Monday, January 4th, 2010

when you hear the words “church calendar” what do you think?

when you hear the word “liturgical” what do you think?

different people have different reactions. some might say “i have no idea what either one means.” others might think “liturgical means something lutheran, catholic or episcopalian and it’s usually boring.” because we are a community with an extremely wide breadth and depth of faith experiences, we always want to be cautious about throwing in words and ideas and thoughts that could exclude or throw people for a loop. at the same time, we are deeply dedicated to filling in the space between all of our diversity and finding our common thread. that thread, i believe, is Jesus. sure, there are people who aren’t quite sure about Jesus or have all kinds of weird associations with him that typically come from wacky church experiences, but the one thing we seem to be fairly clear on is that we are trying to learn what it means to follow Jesus. i like to think of our life together as a community as a place to learn what it means to “love Jesus, others, and ourselves and learn to be loved by Jesus, others, ourselves.” it’s a place to learn, a place to practice.

this year together at our saturday evening gatherings we are going to do something we have never intentionally done together since the refuge started 3 1/2 years ago–follow the church calendar. this means that instead of us as a community randomly deciding which passages or themes to use each week, we will use what millions of other Christ-followers around the world are using at the same time. for those of you who aren’t familiar with it, the new year of the church calendar starts with advent, which is the last sunday (saturday for us) in november. we’ve always celebrated advent as a community but then just left it there at christmas eve. this year, we’ll continue with the seasons of the church year all the way through until advent 2010 and see how we do. remember, everything will still be refuge-style. conversational, interactive, experiential, weekly communion and eating together. i think what will be really good for us is we’re going to learn a lot together. we’ll use the gospel passages–the stories of Jesus–as our guiding thoughts. we’ll intersect with the scriptures in ways that we might not have before. we’ll hopefully stir up some trouble–good trouble, the kind that moves us, transforms us.

here’s a helpful way to maybe think through the church seasons. it comes from the story formed calendar:

advent - the season of expectation
christmas - the season of celebration
epiphany (this is where we are now, the upcoming weeks are called “ordinary time”) - the season of illumination
lent - the season of listening
holy week - a time to remember
easter - the season of “hallelujahs” and the
season after pentecost becomes the season of intentional living in love, justice and mercy, in praise and gratitude

my take on it is that it is going to be a challenging & inspiring & fun year for us a community. i am excited about orienting my heart and my head toward the big story of God in a new way, to intersecting with the gospel stories from new angles and letting their power stir up new life in me.

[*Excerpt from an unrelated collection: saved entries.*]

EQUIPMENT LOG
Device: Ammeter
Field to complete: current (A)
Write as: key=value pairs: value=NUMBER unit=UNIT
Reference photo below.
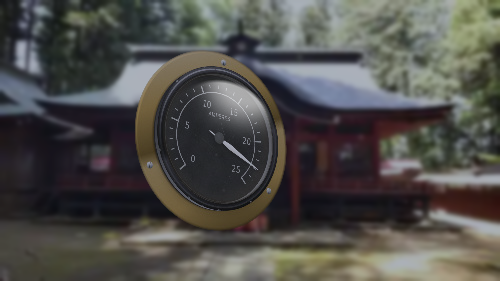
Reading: value=23 unit=A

i love that we are a community that is willing to try new, creative things on our faith/life journey together. so much beauty awaits.

i’ll close with this, i think it’s what our year holds for us, what our faith/life journey through the gospels will remind us of, point us to:

“it is in the contemplation of the mysteries of the faith, the deep-down wrestling match of conflicting ideas, that resides the motivating power it takes to become what we see in Jesus.  the world around us tells us that life is about money, security, power, and success.  but the Gospels tell us that life is about something completely other.  real life, the Gospels tell us, is about doing the will of God, speaking for the poor, changing the lives of widows and orphans, exalting the status of women, refusing to make war, laying down our lives for the other, the invisible, and the enemy.  it is about taking everyone in instead of leaving everyone out.” - joan chittister, the liturgical year.